How do you put on a play about a village with just 13 students? Most cast members in “Teahouse of the August Moon” play several characters, then do all the set changes between acts. Front row, from left, are Austin Strickland, Troy Zapata and Tara Turpin. In the back row are, from left, Margret Lampe, Raechel Inbody and Ashley Deane. (Terry Boyd / S&S)

BAUMHOLDER, Germany — Anyone can call himself an actor, but Baumholder American High School’s theater program has higher standards.

Most of the 13 students brave enough to audition for the school production of “Teahouse of the August Moon,” didn’t merely learn their lines, they learned them in Japanese.

Acting means reaching the audience through emotion and body language to make certain “they know what we’re talking about,” even when they’re hearing dialogue in a different language, said Megan Winfree, 15, a sophomore who plays Higajiga.

Higajiga is one of the outspoken residents whom Okinawa Capt. Troy Fisby — the rather naive, well-intentioned hero of “Teahouse” — must deal in this East-meets-West comedy as Fisby presides over the post-World War II reconstruction of the island.

“Teahouse” is demanding for any trouper, especially one with a 13-student cast. Troy Zapata, the lone senior, plays the Fisby role.

A smiling Carol Rudd, the Baumholder drama teacher, said she prides herself on choosing plays “that make their lives miserable.”

What the Baumholder drama teacher means is that she picks plays that challenge on every level — dialogue sophistication, plot complexities and the challenges of doing a scene, then becoming the crew, and moving elaborate sets that the cast has designed and built.

To pull off “Teahouse,” her players learn Japanese, part of a device that sets up the comedy between Fisby and his wily interpreter Sakini (played by junior Tara Turpin) and the other Okinawans who want a teahouse, rather than the schoolhouse the Army thinks they should have.

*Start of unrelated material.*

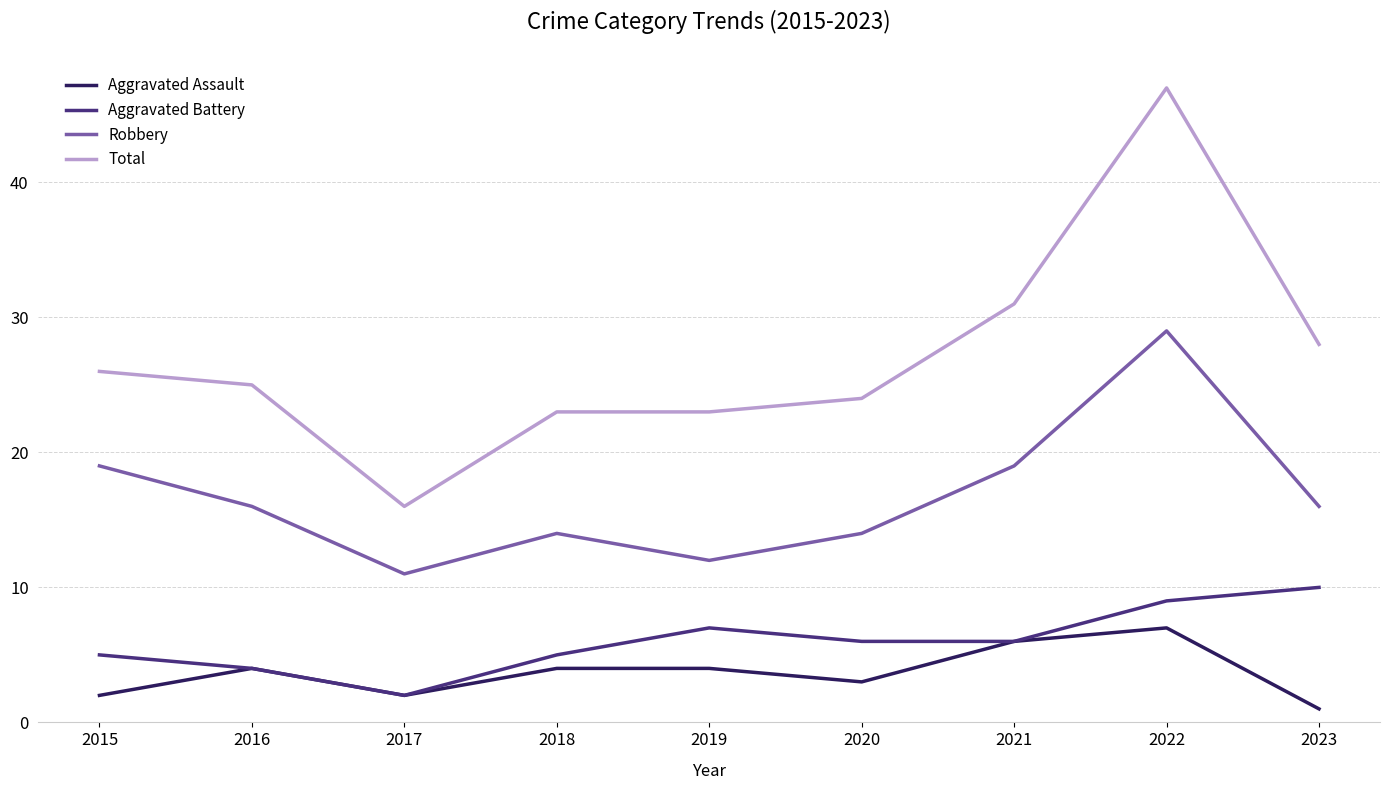

At which category is the sum across all series the highest?

2022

To prepare, the cast added two weeks to the normal six-week rehearsal, using the extra time to work only in Japanese, “to get comfortable with the language,” to feel how it feels to speak it, said Rudd, who taught for seven years at Department of Defense Dependents Schools in the Pacific.

“We talked using (Japanese) words … we even sang ‘Happy Birthday’ in Japanese,” she said, giving a demonstration.

The script calls for Samantha Grarina, as Lotus Blossom the geisha, to learn pages of dialogue in Japanese, which is unrealistic, said Rudd. So Samantha and other students improvise from simple Japanese phrases into a faux-Japanese for extended scenes.

With Samantha winging it, her cues from Lotus Blossom “are different every night,” Tara said.

That means success hinges on learning the rhythm of the dialog rather than the words, and the pace of the scenes, said Tara and Zachary Splittstoesser, a sophomore who plays a Japanese man, a Japanese woman and an American psychiatrist.

And while the Japanese element is neat, players and director emphasize the play is the thing.

“I’ve been to high school plays I had to go to as a member of the community,” Rudd said. “This is a play people will want to see.”

The “Teahouse of the August Moon” plays Thursday and Friday night at 7 p.m. Tickets are $4 for adults, $2 for children.